The Sending System can identify the healthcare professional at the receiving organization that is requesting patient data by the following claims in the authorization assertion of the access token request (see Authorization grant):
sub: Identifier of the healthcare organization
user_id: Identifier of the responsible user (healthcare professional)
user_role: Code of the role of the responsible user (healthcare professional)
The type of identifiers used for organizations and users is beyond the scope of this TA. The same applies to the use of role codes.
Trust relationships
The picture below shows the different roles involved in the interactions, and clarifies the dependencies between these roles.
The Sending System hereby performs the following roles:
Notification Client;
Resource Server Endpoint.
The Receiving System performs the roles:
Notification Server Endpoint;
Resource Client.
Sending System and Receiving System both implement the role of Authorization Server.
The role of Assertion Issuer can be performed by a third-party, but can also be performed by the Sending System or by the Receiving System.

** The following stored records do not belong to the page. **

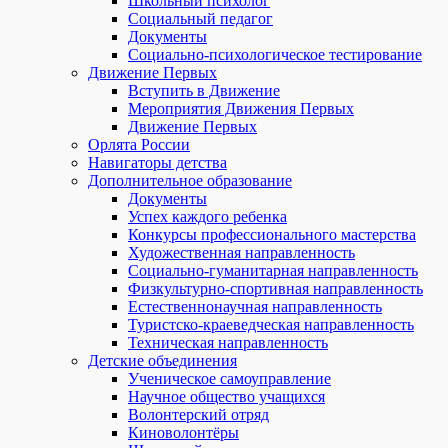
Школьный психолог
Социальный педагог
Документы
Социально-психологическое тестирование
Движение Первых
Вступить в Движение
Мероприятия Движения Первых
Движение Первых
Орлята России
Навигаторы детства
Дополнительное образование
Документы
Успех каждого ребенка
Конкурсы профессионального мастерства
Художественная направленность
Социально-гуманитарная направленность
Физкультурно-спортивная направленность
Естественнонаучная направленность
Туристско-краеведческая направленность
Техническая направленность
Детские объединения
Ученическое самоуправление
Научное общество учащихся
Волонтерский отряд
Киноволонтёры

Assertion Issuers producing client assertions do not necessarily have to produce authorization assertions as well. Different Issuers can be used for these types of assertions. Before issuing an client assertion or an authorization assertion, the Assertion Issuer has to make sure that applicable requirements regarding user authentication and other mutual security agreements between the Sending System and Receiver System have been met.
Trust and required level of user authentication between parties has to be arranged and agreed upon prior to performing the interaction.